Exploramos habilidades artísticas e tecnológicas que fizeram aparecer os múltiplos talentos existentes na sala de aula. Isso funcionou como um estímulo favorável e indispensável para a construção do memorial e o aumento da autoestima dos envolvidos, como revelam os comentários de JE, FA e RE respectivamente: [...] esse projeto fez eu me sentir uma outra pessoa, participante, presente; [...]; essa experiência foi única. Saber que vou ajudar de alguma forma na preservação é muito bom; [...] me senti importante.

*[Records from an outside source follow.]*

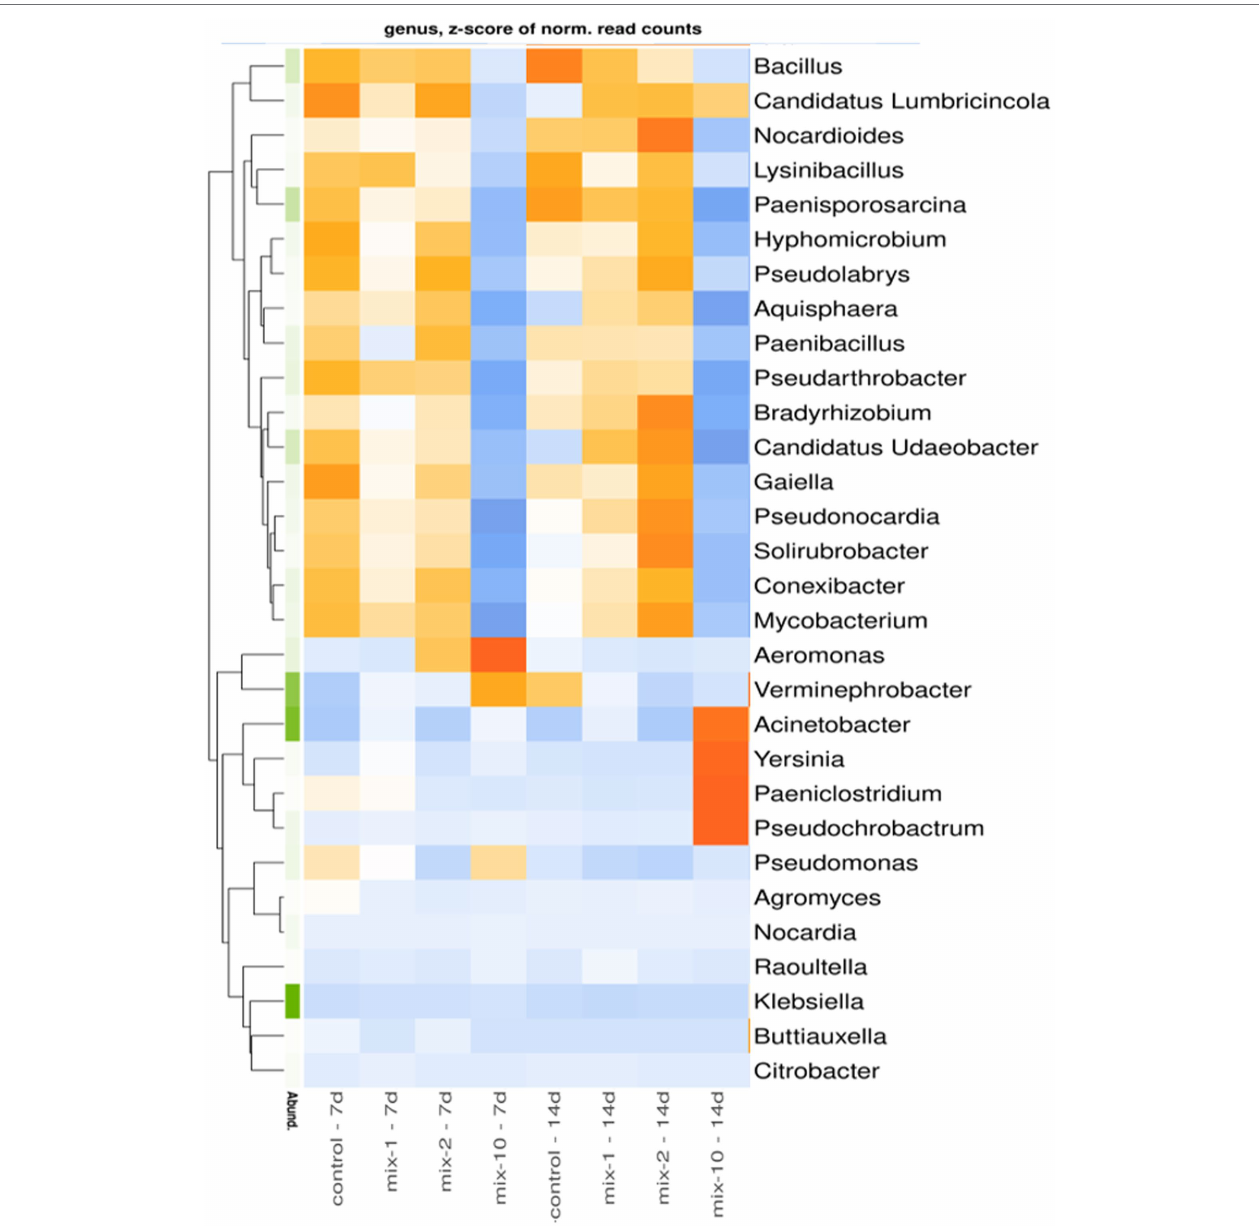
FIGURE 4 | Heatmap for relative abundance of top 30 microbial taxa in prokaryotic communities of the earthworm’s guts at the genus level ( N = 2). The data are presented as z -scores. Microbial genera with positive z -scores are marked in orange, genera with negative z -scores in blue. Legend: mix indicates pesticides in a mixture; 1/2/10 is the recommended, 2-fold and 10-fold pesticide application rates; 7 day/14 day is the incubation time.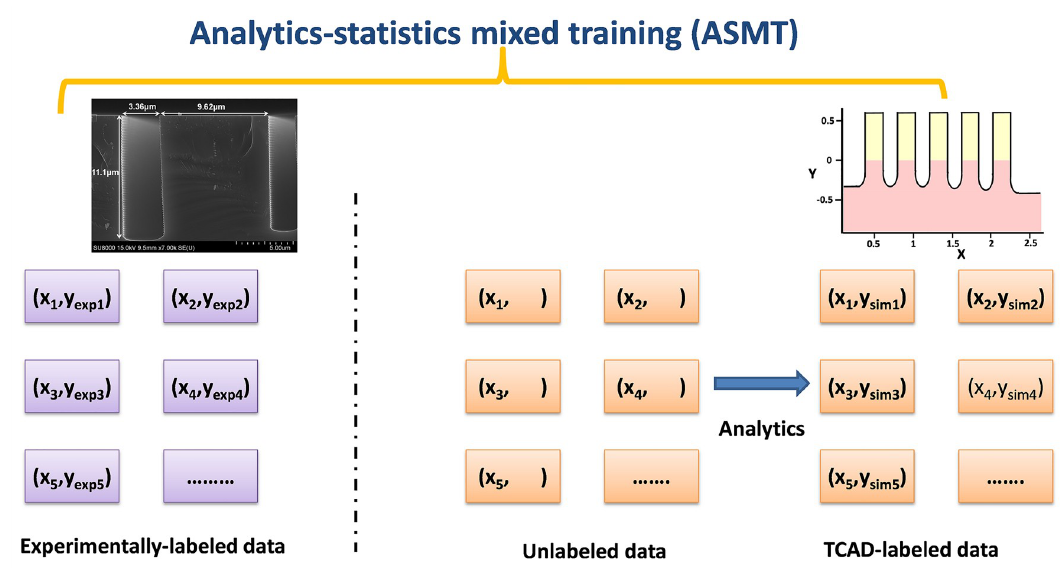
Fig 2. TCAD-labeled analytics-statistics mixed training (ASMT) uses the experimentally labeled and analytically labeled data in conjunction with the TCAD simulations. The model fits the into the SSL framework well since the unlabeled data can be labeled in SSL using the analytical models and then be fed into supervised learning models. The analytics-labeled data can also serve as the initial guess in the expectation-maximization algorithm under SSL or the selection criteria in self-training.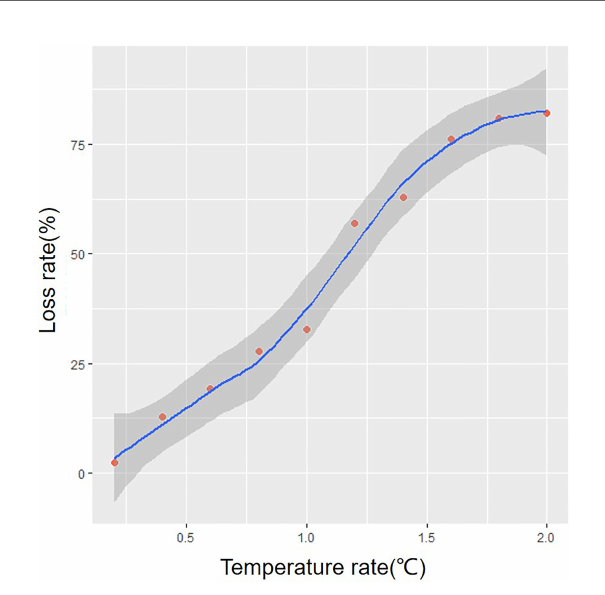
FIGURE 5 | Changes in the potential suitable habitat of Scomberomorus niphonius . (Blue indicates that the species was suitable for survival but is unsuitable now; yellow represents previously and now suitable habitats; red means that the species that did not fi t before and now shows fi tness).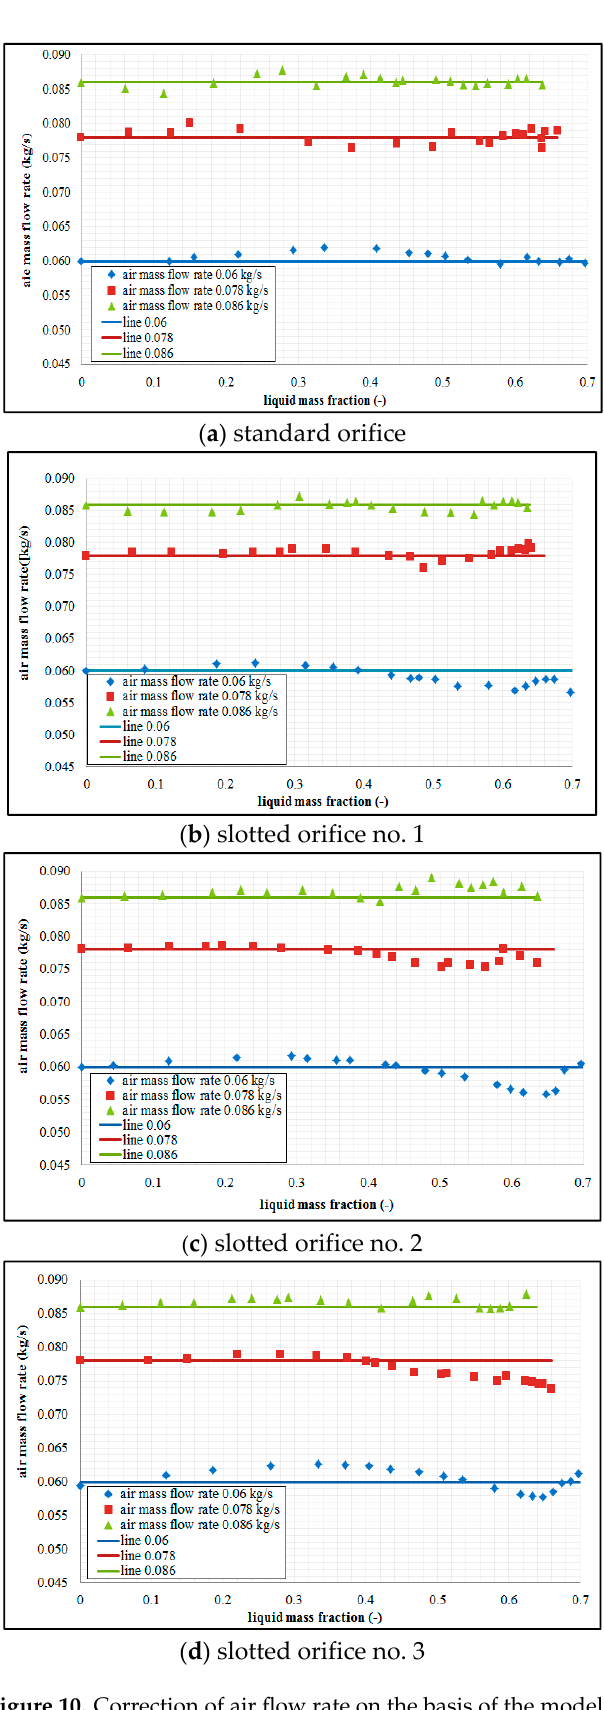
Figure 10. Correction of air flow rate on the basis of the model developed by authors.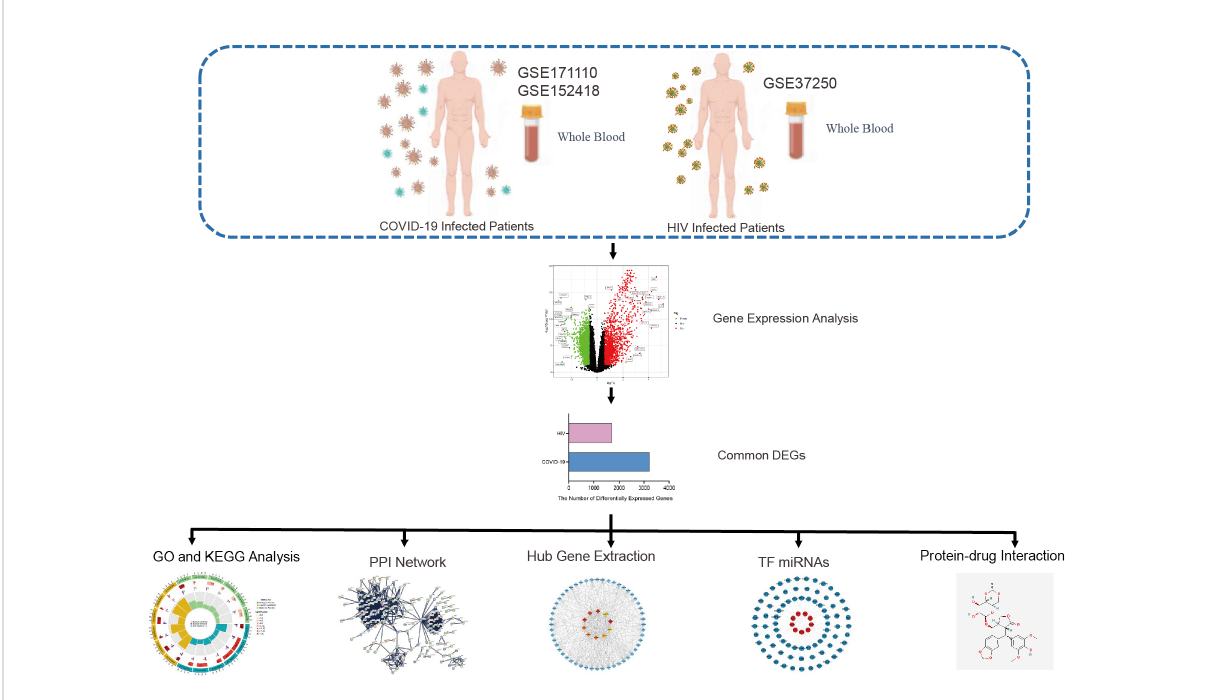
FIGURE 1 The entire work fl ow diagram of our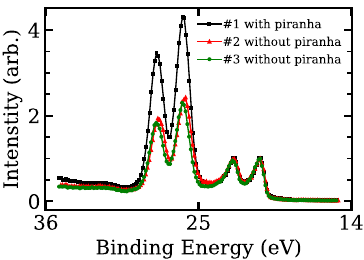
Fig. 2 The XPS spectra of three Ta samples. Two peaks at low binding energy belong to 4f 7/2 and 4f 5/2 orbitals of tantalum metal, and two peaks at higher energy correspond to the same orbitals of Ta 2 O 5 . The black line indicates that the sample has been dipped into piranha solution for 20 min with a temperature over 70 °C, and shows thicker tantalum oxide than others that are not dipped into piranha solution.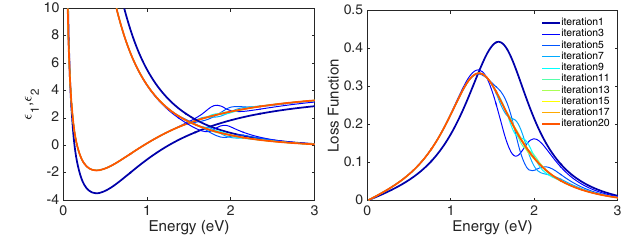
FIG. 17. Example of the c -axis correction obtained in 20 iterations: dielectric function (left panel) and corresponding loss function (right panel).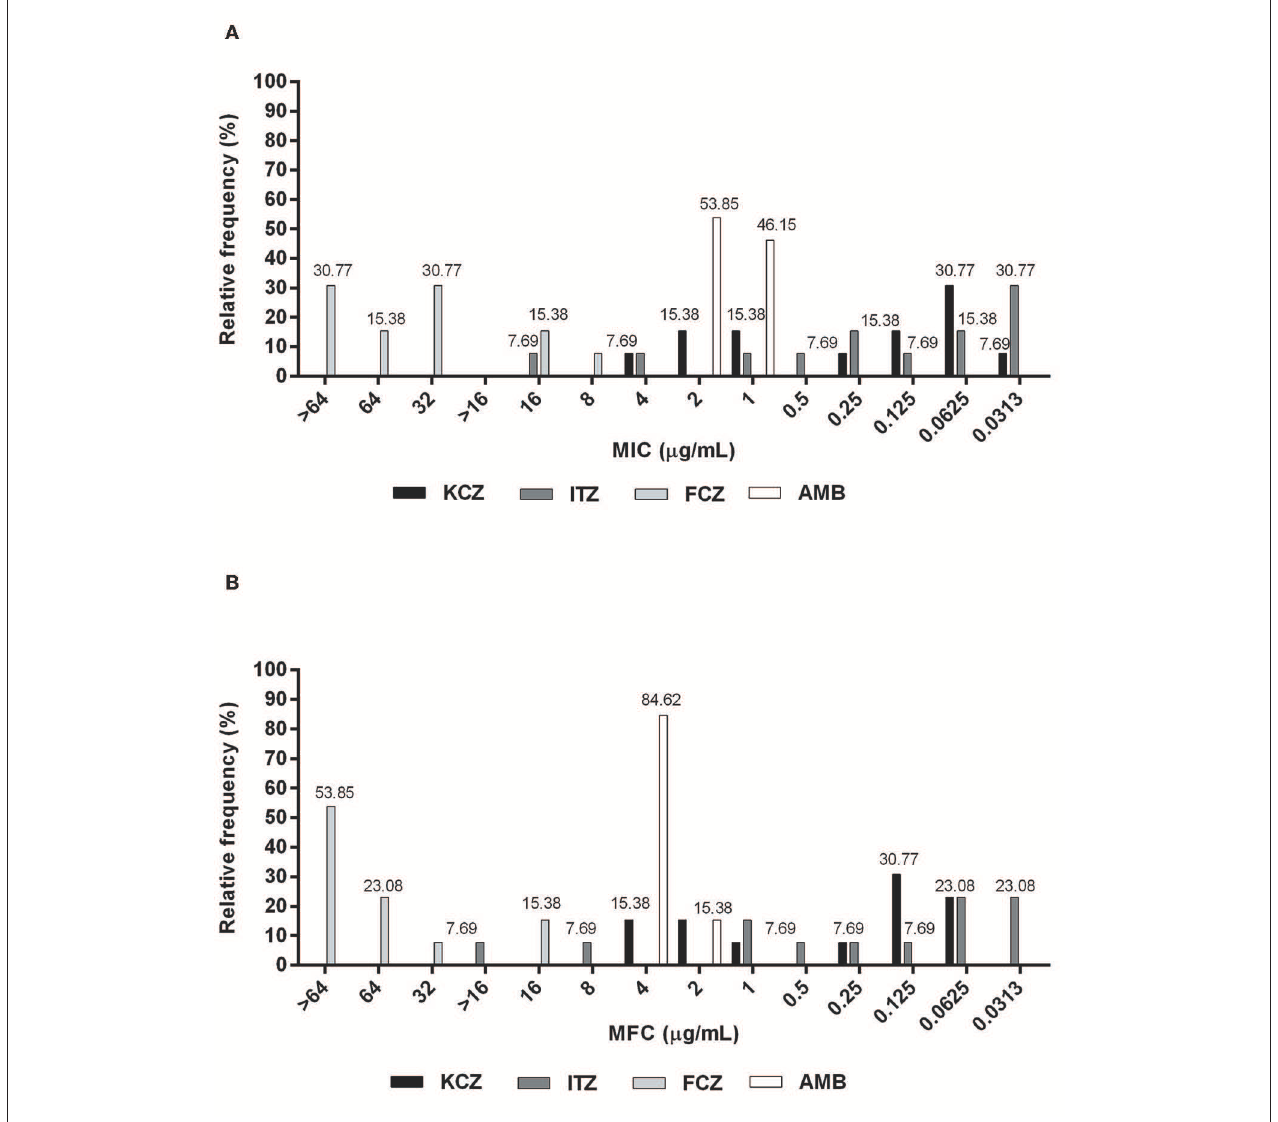
FIGURE 1 | Relative frequency of (A) MIC ( µ g/mL) and (B) MFC ( µ g/mL) values obtained from Malassezia pachydermatis isolates against commercial allopathic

Depois de realizadas todas as ações, os alunos não foram postos em silêncio, em tensão, em filas para serem avaliados, foram à tribuna interagir com a comunidade. Essa situação nos levou a uma reflexão sobre como é importante repensarmos nossas práticas avaliativas e como foi útil para os leitores superarem o medo de interagir com o público, aumentando assim a autoconfiança.

As ações evidenciaram um clima [...] bem divertido [...] (NA) pelos corredores: alunos dançando, cantando com o sorriso largo, visivelmente, orgulhosos de terem colaborado genuinamente para a preservação da cultura local, pois, em cada centímetro estruturado, havia uma digital dos alunos; em cada detalhe, a própria imagem discente refletia: pintura, desenhos, os textos, a ornamentação.

As apresentações da culminância foram encerradas com os próprios alunos superando a timidez e se lançando de corpo e alma no ritual do Boi -Surubim guiados pelo mestre Luís e seus parentes.

Acreditamos que a adoção de uma abordagem mais integral dos alunos tenha contribuído para que os próprios discentes se aceitassem melhor e desenvolvessem suas múltiplas habilidades e talentos, amiudando as distâncias entre a turma e os problemas efetivos da comunidade.

Portanto entendemos que a escola não pode estar alheia à amplitude humana e ignorar práticas pedagógicas que incitem interações mais afetivas, visto que, de acordo com Silveira (2020, p. 5), o “afeto é essencial para todo o funcionamento do nosso corpo nos dando coragem, motivação, interesse, e contribuindo para nosso desenvolvimento”.